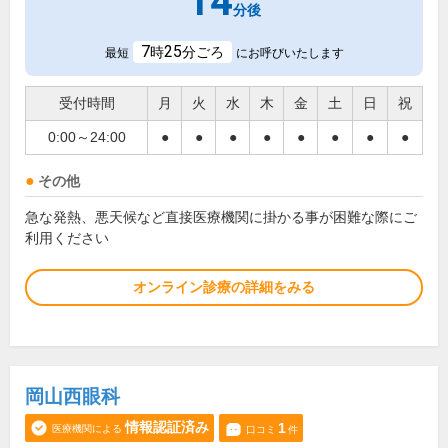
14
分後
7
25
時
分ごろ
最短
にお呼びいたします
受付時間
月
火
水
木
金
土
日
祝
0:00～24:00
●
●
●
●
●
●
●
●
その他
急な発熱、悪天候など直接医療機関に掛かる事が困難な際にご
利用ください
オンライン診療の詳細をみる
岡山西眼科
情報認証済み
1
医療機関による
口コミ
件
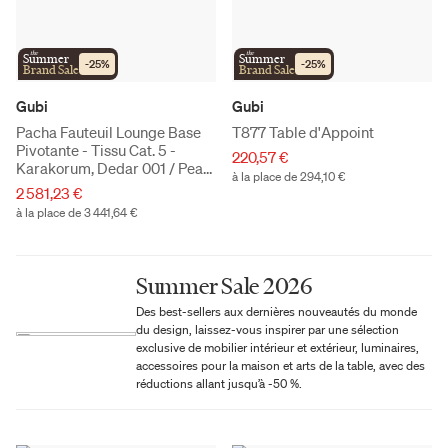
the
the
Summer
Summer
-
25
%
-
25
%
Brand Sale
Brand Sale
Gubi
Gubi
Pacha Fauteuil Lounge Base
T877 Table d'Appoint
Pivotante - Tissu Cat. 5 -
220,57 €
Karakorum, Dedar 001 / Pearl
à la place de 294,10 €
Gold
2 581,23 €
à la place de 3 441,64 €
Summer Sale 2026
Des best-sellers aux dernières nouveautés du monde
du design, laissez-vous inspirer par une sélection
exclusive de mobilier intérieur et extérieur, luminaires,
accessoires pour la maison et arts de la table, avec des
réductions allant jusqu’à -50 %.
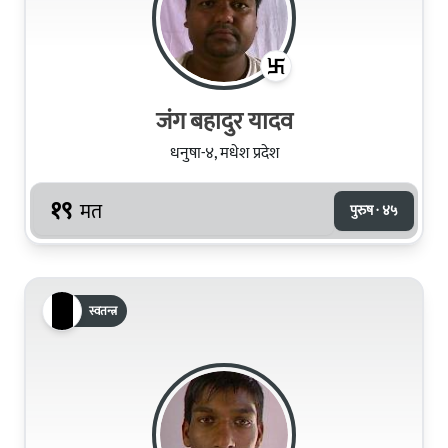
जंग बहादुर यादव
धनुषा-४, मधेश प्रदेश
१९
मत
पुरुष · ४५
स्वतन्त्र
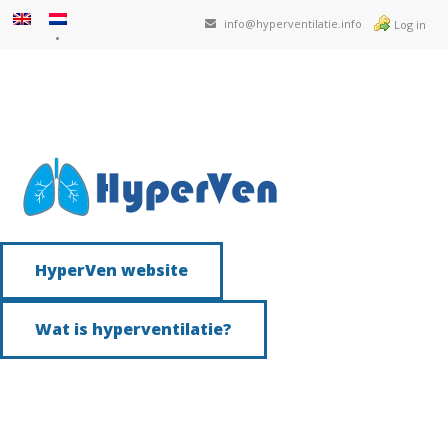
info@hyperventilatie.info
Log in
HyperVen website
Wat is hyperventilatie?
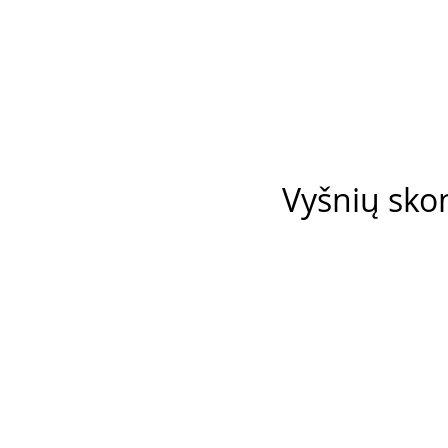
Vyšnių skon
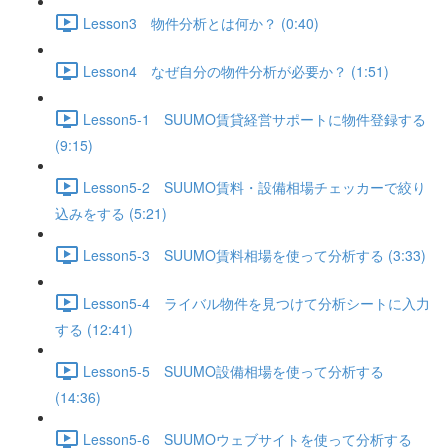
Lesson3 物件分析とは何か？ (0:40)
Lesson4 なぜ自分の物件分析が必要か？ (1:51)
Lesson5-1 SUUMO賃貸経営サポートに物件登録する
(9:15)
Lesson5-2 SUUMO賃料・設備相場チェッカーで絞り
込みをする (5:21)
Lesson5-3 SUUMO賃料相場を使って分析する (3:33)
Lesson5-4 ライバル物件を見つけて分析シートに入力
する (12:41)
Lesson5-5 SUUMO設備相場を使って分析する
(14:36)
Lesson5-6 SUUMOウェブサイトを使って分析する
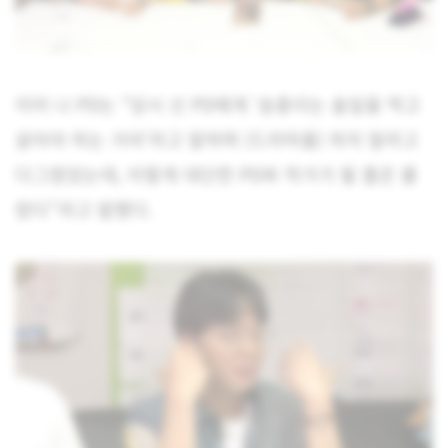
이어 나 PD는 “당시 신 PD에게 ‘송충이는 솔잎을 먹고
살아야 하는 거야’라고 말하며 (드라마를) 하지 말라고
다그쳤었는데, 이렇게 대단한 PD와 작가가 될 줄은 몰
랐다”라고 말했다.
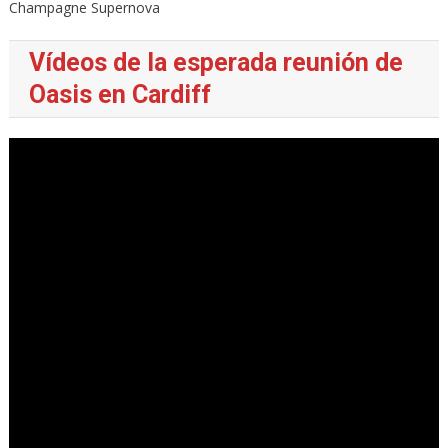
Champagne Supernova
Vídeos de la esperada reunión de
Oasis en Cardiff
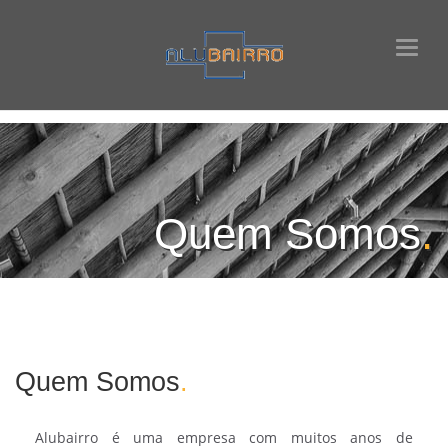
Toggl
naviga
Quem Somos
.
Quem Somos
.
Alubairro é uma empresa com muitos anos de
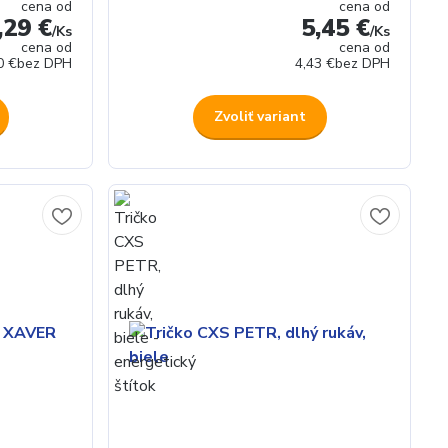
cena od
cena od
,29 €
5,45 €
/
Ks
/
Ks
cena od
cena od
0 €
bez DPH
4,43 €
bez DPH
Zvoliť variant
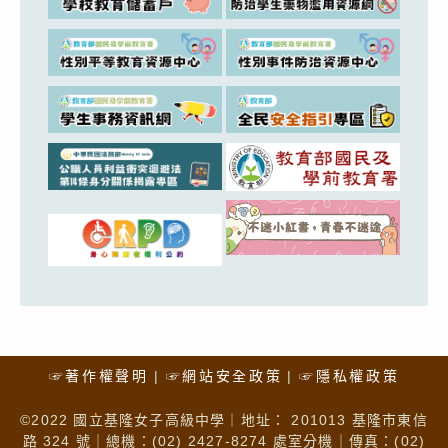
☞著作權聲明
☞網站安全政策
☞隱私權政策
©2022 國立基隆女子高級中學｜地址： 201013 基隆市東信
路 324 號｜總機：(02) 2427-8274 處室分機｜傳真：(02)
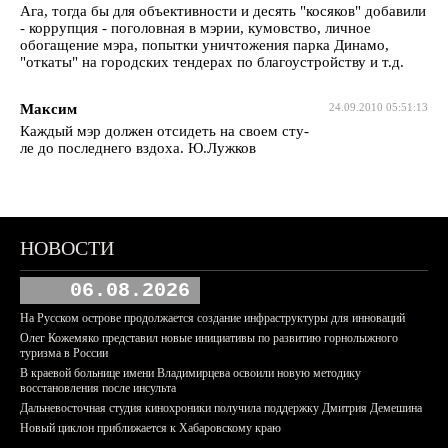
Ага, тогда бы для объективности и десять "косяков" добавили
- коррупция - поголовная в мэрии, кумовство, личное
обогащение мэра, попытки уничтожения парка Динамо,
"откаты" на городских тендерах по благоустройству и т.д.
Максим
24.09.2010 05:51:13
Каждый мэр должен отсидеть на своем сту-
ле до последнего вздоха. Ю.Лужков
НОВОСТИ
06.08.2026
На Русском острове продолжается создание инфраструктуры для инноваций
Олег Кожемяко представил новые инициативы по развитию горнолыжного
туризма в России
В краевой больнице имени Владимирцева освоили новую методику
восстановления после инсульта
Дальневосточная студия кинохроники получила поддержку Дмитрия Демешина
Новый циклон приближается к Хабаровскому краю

▶ EXERCISE: Go through the entries above and output them exactly, without pictures.

▶ ANSWER SECTION:
14
分後
7
25
時
分ごろ
最短
にお呼びいたします
受付時間
月
火
水
木
金
土
日
祝
0:00～24:00
●
●
●
●
●
●
●
●
その他
急な発熱、悪天候など直接医療機関に掛かる事が困難な際にご
利用ください
オンライン診療の詳細をみる
岡山西眼科
情報認証済み
1
医療機関による
口コミ
件
the
the
Summer
Summer
-
25
%
-
25
%
Brand Sale
Brand Sale
Gubi
Gubi
Pacha Fauteuil Lounge Base
T877 Table d'Appoint
Pivotante - Tissu Cat. 5 -
220,57 €
Karakorum, Dedar 001 / Pearl
à la place de 294,10 €
Gold
2 581,23 €
à la place de 3 441,64 €
Summer Sale 2026
Des best-sellers aux dernières nouveautés du monde
du design, laissez-vous inspirer par une sélection
exclusive de mobilier intérieur et extérieur, luminaires,
accessoires pour la maison et arts de la table, avec des
réductions allant jusqu’à -50 %.
जंग बहादुर यादव
धनुषा-४, मधेश प्रदेश
१९
मत
पुरुष · ४५
स्वतन्त्र
info@hyperventilatie.info
Log in
HyperVen website
Wat is hyperventilatie?
Vyšnių skon
Lesson3 物件分析とは何か？ (0:40)
Lesson4 なぜ自分の物件分析が必要か？ (1:51)
Lesson5-1 SUUMO賃貸経営サポートに物件登録する
(9:15)
Lesson5-2 SUUMO賃料・設備相場チェッカーで絞り
込みをする (5:21)
Lesson5-3 SUUMO賃料相場を使って分析する (3:33)
Lesson5-4 ライバル物件を見つけて分析シートに入力
する (12:41)
Lesson5-5 SUUMO設備相場を使って分析する
(14:36)
Lesson5-6 SUUMOウェブサイトを使って分析する
이어 나 PD는 “당시 신 PD에게 ‘송충이는 솔잎을 먹고
살아야 하는 거야’라고 말하며 (드라마를) 하지 말라고
다그쳤었는데, 이렇게 대단한 PD와 작가가 될 줄은 몰
랐다”라고 말했다.
Champagne Supernova
Vídeos de la esperada reunión de
Oasis en Cardiff
Toggl
naviga
Quem Somos
.
Quem Somos
.
Alubairro é uma empresa com muitos anos de
cena od
cena od
,29 €
5,45 €
/
Ks
/
Ks
cena od
cena od
0 €
bez DPH
4,43 €
bez DPH
Zvoliť variant
☞著作權聲明
☞網站安全政策
☞隱私權政策
©2022 國立基隆女子高級中學｜地址： 201013 基隆市東信
路 324 號｜總機：(02) 2427-8274 處室分機｜傳真：(02)
Ага, тогда бы для объективности и десять "косяков" добавили
- коррупция - поголовная в мэрии, кумовство, личное
обогащение мэра, попытки уничтожения парка Динамо,
"откаты" на городских тендерах по благоустройству и т.д.
Максим
24.09.2010 05:51:13
Каждый мэр должен отсидеть на своем сту-
ле до последнего вздоха. Ю.Лужков
НОВОСТИ
06.08.2026
На Русском острове продолжается создание инфраструктуры для инноваций
Олег Кожемяко представил новые инициативы по развитию горнолыжного
туризма в России
В краевой больнице имени Владимирцева освоили новую методику
восстановления после инсульта
Дальневосточная студия кинохроники получила поддержку Дмитрия Демешина
Новый циклон приближается к Хабаровскому краю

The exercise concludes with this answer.